Zur Gruppe der Werke mit ästhetischem Überhang gehört auch John Throwers Just one World für Sopran und Marimba aus 2004, zwei Lieder der lyrischen wie musikalischen Erfindungskunst aus dem Gesangsbuch des radikal-evangelikalen Weltverbesserers. Die Sängerin (Laura Tatulescu) war weder gesangs- noch texttechnisch in der Lage, den schwämerischen, vom Wave Quartet aber selbstbewusst gen Himmel gefegten Höhenflügen des Marimba-Parts auch nur ansatzeweise Paroli zu bieten.

Christoph Sietzen habe sich als Partner für diesen Abend eine Sängerin, einen Organisten und einen Cellisten gewünscht, erzählte Andreas Fladvad-Geier, der künstlerische Leiter des Dialoge Festivals. Der Wunsch des Multipercussionisten wurde erfüllt. Und so spielte Hannfried Lucke Johann Sebastian Bachs Fantasie und Fuge g-Moll BWV 542. Die hervorragende Propter Hominies Orgel im Großen Saal ist ja kein typisches Bach-Instrument. Dennoch ist es immer wieder eine Freude und ein Genuss, Bach einmal nicht in Kirchen- sondern Konzertsaal-Akustik zu hören.

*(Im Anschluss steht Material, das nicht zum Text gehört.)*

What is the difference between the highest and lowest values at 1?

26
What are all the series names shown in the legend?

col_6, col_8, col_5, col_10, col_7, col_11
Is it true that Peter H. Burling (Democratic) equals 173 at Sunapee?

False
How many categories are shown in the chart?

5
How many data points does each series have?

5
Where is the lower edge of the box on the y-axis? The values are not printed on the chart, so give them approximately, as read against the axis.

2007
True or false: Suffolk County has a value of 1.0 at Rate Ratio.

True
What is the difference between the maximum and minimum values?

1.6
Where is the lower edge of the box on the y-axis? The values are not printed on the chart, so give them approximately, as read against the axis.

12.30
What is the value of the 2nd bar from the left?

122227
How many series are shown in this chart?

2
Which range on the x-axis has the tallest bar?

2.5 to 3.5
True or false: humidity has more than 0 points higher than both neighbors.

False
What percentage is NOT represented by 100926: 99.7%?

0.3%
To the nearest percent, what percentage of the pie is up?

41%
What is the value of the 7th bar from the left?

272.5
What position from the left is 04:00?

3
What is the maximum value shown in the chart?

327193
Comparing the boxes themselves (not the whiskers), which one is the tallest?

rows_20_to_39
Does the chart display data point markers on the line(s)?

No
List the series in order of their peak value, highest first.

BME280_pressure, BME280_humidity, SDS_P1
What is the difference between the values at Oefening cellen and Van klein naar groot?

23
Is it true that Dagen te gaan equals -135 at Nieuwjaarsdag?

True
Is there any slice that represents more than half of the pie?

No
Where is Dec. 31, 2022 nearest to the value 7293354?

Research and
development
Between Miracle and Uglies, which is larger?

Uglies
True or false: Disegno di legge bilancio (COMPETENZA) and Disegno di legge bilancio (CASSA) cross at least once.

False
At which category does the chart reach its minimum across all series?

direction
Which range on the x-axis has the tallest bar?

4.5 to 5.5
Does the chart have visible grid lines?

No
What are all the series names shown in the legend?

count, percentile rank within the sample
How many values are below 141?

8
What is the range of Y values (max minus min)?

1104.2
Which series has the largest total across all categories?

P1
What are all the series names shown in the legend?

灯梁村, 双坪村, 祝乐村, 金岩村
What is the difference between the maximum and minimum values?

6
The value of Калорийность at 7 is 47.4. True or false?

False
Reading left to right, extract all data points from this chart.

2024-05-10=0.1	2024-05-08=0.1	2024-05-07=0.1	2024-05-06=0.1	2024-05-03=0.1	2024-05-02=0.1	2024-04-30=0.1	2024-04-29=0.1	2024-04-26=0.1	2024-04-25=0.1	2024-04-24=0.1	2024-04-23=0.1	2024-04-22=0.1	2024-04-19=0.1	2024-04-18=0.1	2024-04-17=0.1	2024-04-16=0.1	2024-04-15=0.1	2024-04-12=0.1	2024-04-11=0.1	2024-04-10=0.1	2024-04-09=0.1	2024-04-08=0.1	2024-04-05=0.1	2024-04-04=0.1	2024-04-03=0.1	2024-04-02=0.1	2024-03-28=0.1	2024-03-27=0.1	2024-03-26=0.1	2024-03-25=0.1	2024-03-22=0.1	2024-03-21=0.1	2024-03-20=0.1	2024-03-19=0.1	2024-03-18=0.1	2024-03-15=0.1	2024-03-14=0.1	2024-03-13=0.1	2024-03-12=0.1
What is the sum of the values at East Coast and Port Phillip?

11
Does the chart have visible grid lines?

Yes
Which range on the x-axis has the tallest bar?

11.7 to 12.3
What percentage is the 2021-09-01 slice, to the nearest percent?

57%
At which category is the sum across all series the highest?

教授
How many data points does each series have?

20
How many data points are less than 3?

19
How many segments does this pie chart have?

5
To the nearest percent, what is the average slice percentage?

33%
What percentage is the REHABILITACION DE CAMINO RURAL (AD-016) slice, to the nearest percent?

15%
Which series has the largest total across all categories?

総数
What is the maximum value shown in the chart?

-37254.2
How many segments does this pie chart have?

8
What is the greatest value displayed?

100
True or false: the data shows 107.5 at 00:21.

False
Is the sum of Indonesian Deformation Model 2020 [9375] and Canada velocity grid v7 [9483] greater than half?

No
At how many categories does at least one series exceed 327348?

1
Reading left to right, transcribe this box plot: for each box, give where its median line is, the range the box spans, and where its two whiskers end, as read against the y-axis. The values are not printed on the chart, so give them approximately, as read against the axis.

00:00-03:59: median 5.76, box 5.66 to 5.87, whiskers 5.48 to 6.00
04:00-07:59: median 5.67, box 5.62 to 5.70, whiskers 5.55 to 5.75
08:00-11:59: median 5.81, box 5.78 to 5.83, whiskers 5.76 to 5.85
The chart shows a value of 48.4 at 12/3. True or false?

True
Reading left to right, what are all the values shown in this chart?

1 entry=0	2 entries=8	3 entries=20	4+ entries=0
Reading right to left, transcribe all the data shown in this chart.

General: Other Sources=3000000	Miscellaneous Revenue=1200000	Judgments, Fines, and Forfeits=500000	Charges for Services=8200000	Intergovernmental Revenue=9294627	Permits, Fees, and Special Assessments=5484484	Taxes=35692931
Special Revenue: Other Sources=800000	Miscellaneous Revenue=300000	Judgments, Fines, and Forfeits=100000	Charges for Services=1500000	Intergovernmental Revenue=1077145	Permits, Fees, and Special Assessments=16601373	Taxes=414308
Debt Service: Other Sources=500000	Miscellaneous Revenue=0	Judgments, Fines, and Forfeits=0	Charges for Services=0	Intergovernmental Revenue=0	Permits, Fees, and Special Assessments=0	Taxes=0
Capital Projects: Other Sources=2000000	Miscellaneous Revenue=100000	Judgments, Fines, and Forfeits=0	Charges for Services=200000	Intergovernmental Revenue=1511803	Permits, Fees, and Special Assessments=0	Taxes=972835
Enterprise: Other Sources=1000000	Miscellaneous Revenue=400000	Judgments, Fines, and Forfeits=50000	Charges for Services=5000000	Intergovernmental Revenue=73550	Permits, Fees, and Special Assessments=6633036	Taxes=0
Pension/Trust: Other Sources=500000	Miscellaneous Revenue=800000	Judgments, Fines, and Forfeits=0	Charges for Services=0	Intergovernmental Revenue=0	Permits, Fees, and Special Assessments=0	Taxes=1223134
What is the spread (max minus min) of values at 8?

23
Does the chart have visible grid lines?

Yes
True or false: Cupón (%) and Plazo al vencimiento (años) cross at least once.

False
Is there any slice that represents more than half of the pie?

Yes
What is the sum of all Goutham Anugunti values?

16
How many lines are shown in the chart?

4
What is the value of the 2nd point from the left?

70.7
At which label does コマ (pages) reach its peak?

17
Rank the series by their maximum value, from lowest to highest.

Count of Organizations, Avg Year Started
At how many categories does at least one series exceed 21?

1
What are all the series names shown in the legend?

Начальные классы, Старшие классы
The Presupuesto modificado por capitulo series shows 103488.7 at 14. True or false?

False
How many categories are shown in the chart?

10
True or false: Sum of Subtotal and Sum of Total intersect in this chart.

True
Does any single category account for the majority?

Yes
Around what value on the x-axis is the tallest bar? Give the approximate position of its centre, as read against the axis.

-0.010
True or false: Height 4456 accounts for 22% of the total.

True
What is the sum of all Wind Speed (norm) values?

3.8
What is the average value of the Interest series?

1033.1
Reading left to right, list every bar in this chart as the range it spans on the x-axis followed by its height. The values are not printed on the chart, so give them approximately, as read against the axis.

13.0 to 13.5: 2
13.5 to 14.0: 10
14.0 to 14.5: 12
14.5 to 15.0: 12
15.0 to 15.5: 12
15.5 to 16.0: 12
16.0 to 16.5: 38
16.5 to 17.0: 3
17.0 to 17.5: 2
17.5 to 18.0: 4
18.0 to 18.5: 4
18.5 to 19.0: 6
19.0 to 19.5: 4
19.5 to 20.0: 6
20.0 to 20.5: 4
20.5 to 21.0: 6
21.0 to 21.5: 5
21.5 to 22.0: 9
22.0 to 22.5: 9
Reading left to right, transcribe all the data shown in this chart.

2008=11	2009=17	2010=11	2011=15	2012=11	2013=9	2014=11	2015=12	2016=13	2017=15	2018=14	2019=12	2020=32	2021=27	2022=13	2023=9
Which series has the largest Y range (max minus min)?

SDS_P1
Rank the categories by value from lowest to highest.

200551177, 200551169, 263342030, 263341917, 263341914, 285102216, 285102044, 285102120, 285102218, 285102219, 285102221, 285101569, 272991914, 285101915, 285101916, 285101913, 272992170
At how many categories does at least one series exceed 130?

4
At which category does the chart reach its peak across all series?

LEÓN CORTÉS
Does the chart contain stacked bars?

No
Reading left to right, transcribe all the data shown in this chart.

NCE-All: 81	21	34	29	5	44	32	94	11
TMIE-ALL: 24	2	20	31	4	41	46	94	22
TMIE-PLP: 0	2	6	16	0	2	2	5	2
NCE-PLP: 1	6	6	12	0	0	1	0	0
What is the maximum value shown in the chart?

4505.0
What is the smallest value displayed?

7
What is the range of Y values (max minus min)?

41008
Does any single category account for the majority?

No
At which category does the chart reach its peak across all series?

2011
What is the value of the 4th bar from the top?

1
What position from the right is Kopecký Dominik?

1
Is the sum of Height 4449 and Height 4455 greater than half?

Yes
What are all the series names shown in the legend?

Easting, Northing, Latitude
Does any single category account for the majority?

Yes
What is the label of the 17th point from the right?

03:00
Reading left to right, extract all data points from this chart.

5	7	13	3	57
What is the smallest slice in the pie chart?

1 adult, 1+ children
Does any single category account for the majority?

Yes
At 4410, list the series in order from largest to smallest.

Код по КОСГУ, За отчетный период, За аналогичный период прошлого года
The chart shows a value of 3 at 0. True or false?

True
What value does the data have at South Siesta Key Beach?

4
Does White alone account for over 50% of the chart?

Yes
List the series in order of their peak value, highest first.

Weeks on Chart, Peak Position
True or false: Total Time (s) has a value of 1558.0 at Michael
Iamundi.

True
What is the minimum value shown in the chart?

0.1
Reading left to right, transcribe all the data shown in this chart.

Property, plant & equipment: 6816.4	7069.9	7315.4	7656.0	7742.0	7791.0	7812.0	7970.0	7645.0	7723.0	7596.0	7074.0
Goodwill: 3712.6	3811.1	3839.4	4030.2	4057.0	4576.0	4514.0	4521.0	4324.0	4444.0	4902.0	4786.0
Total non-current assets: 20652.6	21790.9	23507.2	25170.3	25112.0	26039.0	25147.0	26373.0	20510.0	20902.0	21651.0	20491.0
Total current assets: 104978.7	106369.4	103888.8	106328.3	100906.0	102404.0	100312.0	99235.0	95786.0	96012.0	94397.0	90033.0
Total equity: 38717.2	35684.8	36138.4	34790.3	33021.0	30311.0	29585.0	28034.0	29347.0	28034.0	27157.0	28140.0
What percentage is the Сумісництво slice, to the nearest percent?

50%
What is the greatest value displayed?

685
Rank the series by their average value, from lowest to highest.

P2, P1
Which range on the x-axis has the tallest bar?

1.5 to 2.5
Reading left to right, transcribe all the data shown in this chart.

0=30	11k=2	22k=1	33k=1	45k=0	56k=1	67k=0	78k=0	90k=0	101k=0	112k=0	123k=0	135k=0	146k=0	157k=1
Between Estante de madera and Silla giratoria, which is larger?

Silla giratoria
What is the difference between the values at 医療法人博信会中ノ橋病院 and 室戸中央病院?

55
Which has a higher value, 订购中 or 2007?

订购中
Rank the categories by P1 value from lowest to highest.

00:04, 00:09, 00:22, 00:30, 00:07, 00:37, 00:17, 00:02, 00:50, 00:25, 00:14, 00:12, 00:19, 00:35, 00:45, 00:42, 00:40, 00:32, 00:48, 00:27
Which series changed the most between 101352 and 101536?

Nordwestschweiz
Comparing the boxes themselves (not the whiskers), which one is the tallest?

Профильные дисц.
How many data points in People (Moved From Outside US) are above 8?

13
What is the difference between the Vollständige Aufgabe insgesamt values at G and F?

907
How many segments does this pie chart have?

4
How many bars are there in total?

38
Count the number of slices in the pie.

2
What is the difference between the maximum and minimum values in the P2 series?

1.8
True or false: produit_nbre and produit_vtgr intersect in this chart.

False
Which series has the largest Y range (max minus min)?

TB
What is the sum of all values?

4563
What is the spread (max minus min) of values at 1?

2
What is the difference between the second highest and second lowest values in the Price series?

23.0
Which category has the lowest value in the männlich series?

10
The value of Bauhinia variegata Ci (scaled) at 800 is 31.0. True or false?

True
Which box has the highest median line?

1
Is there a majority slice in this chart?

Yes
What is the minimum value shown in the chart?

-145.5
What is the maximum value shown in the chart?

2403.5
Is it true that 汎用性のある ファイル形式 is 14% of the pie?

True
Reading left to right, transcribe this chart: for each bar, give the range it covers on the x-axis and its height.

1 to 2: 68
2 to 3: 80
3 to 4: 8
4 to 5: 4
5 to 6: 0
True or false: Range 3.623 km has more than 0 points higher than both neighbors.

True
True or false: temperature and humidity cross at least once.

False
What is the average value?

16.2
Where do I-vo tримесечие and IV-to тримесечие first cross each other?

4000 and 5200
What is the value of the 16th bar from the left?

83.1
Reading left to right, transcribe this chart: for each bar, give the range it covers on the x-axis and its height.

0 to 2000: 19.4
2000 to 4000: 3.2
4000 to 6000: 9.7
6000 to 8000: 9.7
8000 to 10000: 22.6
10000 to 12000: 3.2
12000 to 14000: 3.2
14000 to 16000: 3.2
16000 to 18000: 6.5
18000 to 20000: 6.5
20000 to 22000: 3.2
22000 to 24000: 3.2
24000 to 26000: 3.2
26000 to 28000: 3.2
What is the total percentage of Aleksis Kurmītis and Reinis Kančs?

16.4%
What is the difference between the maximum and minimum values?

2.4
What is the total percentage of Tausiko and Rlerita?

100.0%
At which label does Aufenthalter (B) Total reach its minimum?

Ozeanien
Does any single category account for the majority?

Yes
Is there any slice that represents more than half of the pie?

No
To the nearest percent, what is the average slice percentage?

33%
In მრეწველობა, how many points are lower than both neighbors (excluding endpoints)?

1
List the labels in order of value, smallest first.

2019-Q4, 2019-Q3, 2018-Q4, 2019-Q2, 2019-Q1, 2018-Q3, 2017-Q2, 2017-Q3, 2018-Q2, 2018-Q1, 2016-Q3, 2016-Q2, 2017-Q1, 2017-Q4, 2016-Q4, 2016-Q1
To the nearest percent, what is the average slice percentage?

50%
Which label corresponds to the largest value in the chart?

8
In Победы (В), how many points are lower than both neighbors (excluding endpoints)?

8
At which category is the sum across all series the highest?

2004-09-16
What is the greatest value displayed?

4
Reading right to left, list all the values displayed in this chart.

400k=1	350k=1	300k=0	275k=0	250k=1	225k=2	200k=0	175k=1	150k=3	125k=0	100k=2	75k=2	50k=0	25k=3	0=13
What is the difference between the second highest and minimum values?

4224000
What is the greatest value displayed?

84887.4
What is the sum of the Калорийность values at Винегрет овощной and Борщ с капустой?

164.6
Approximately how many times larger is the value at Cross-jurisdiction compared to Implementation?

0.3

Der Cellist Maximilian Hornung hat den Abend mit dem eleganten facettenreichen Piece for Cello von Dieter Ammann aus 1994 eröffnet: Ein hervorragendes Werk, das „trotz“ des Einsatzes zeitgenössischer Methoden der Klangerzeugung die Grandezza einer großen Cello-Fantasie der Romantik in sich trägt.

Für den als Haupt-Protagonisten angekündigten (und auch erwarteten) Christoph Sietzen blieben in insgesamt drei Stunden Konzertdauer an Original-Kompostionen einzig Joseph Schwantners Velocities (Moto perpetuo) für Solo-Marimba und eben Thirteen Drums von Maki Ishi aus dem Jahr 1985: Letzteres erklang gegen Ende des Programms und wirkte wohltuend wie ein würziges Chili nach dem kostprobenreichen Besuch in der Zuckerwattenfabrik.